Pathologies of solitude, 18th–21st century, funded by the Wellcome Trust and led by Professor Barbara Taylor. Loneliness can cause serious health concerns. This is generally regarded as a recent development but solitariness has long been perceived as a medical risk, especially for mental health. Our current concerns about social isolation and loneliness are framed by this largely neglected history. This project aims to remedy the neglect of this subject by undertaking the first health-related history of Western solitude. Its leading premise is that the development of modern society has involved changes in perceptions of solitude, with a tendency to pathologise and medicalise it.

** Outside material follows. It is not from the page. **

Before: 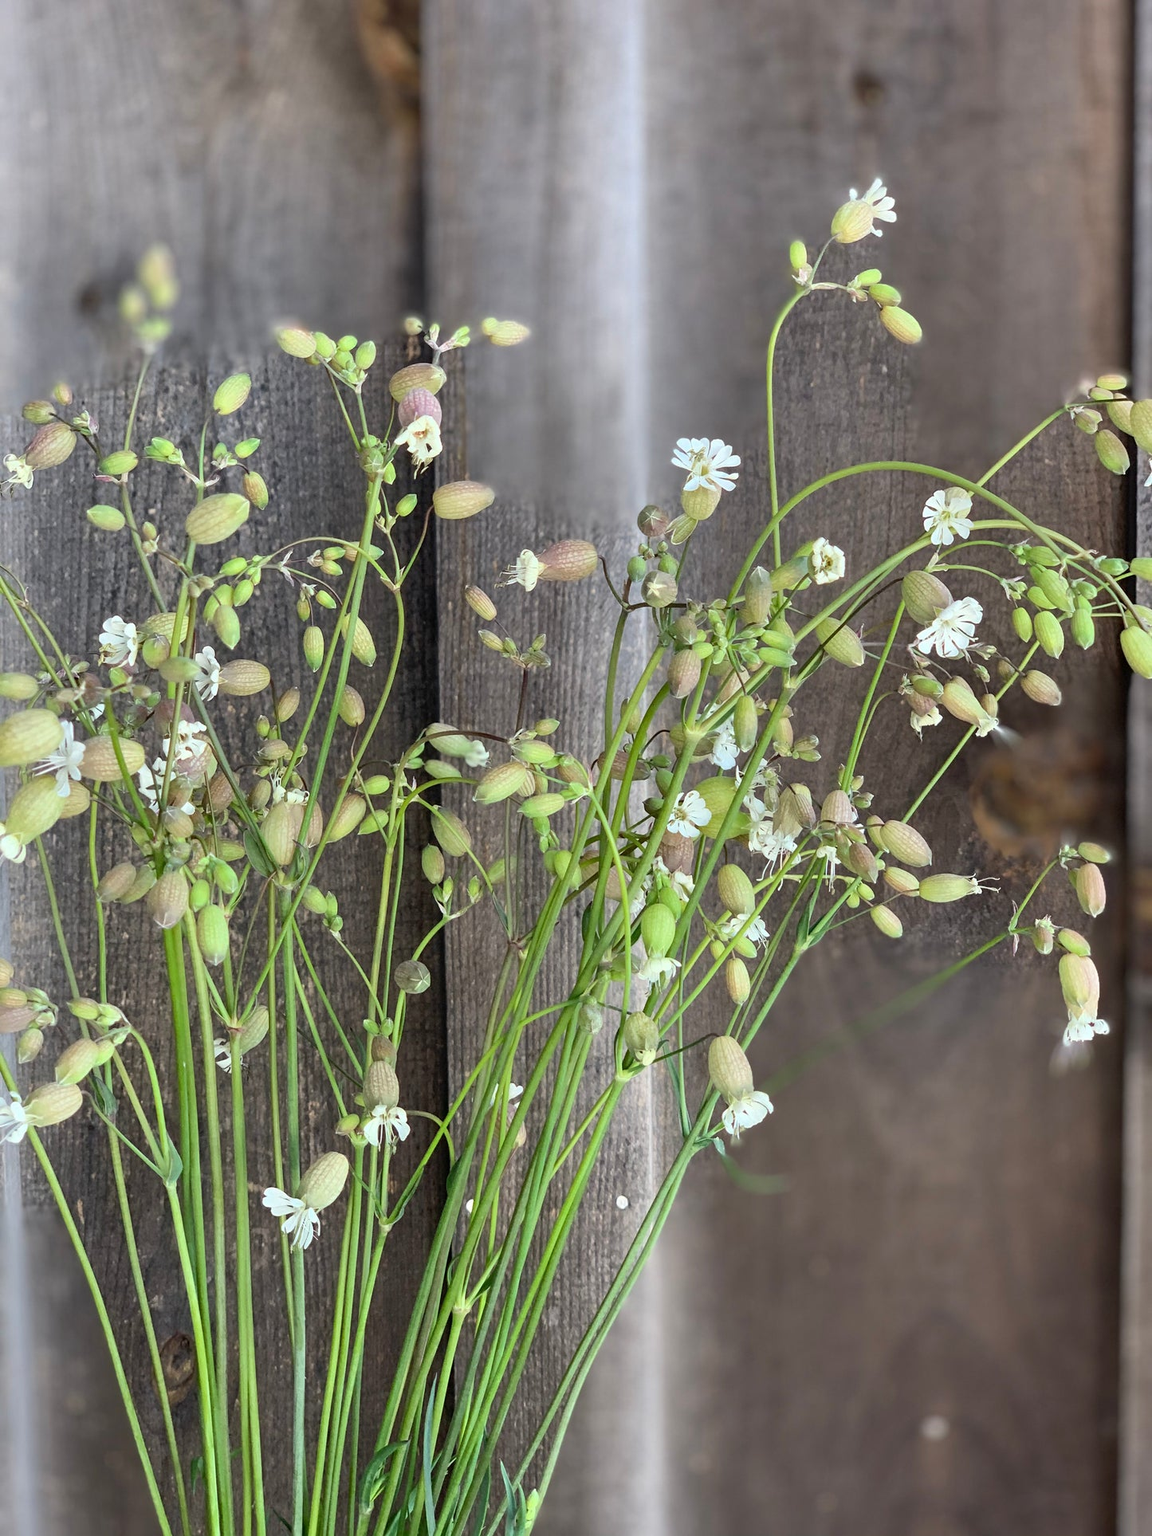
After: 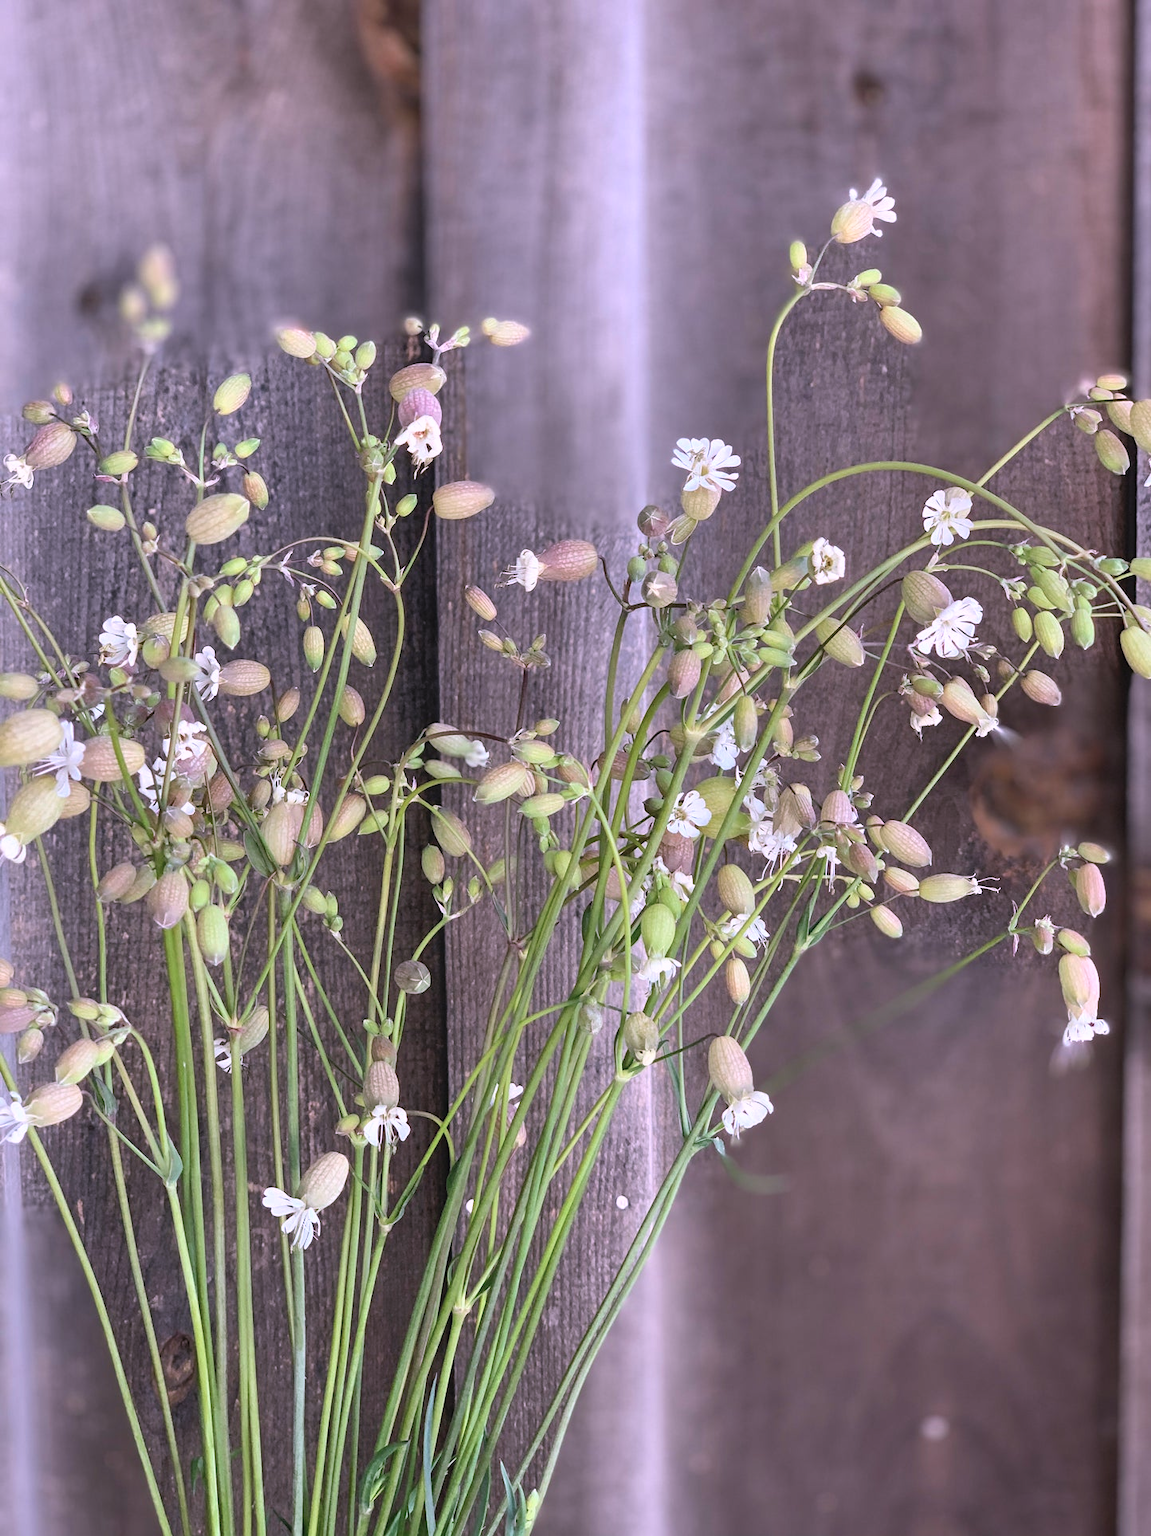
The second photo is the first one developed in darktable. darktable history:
color correction: highlights a* 16.09, highlights b* -19.93
exposure: black level correction -0.004, exposure 0.053 EV, compensate highlight preservation false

Tribal identity and Conversion to Islam in Rural Egypt and Syria, 1000 - 1500, funded by the Leverhulme Trust and led by Professor Yossef Rapoport. This research project addresses a central phenomenon of medieval Middle Eastern history: the transformation of a predominantly Christian peasantry into Muslim tribes that claimed Arabian origins. This transformation is commonly explained by continued tribal migrations from the Arabian Peninsula. This project argues, however, that mass conversion of Christian village communities in 12th- and 13th-century Egypt and Syria was followed by adoption of Arabian tribal genealogies. The imagining of tribal identities and nomadic past was linked to the sudden emergence of a corpus of popular, oral epics. This thesis fundamentally challenges prevailing conceptions of Arab history and identity.
Traces of Jewish Memory in Contemporary Tunisia, funded by the British Academy's Sustainable Development Programme and led by Dr Daniel Lee. This project aims to produce new knowledge on the history of the Jews of Tunisia that will stimulate economic growth in the country. The research draws on historical, literary, anthropological and ethnomusicological methods and discussions to uncover Jews’ forgotten contribution to the creation of modern Tunisia.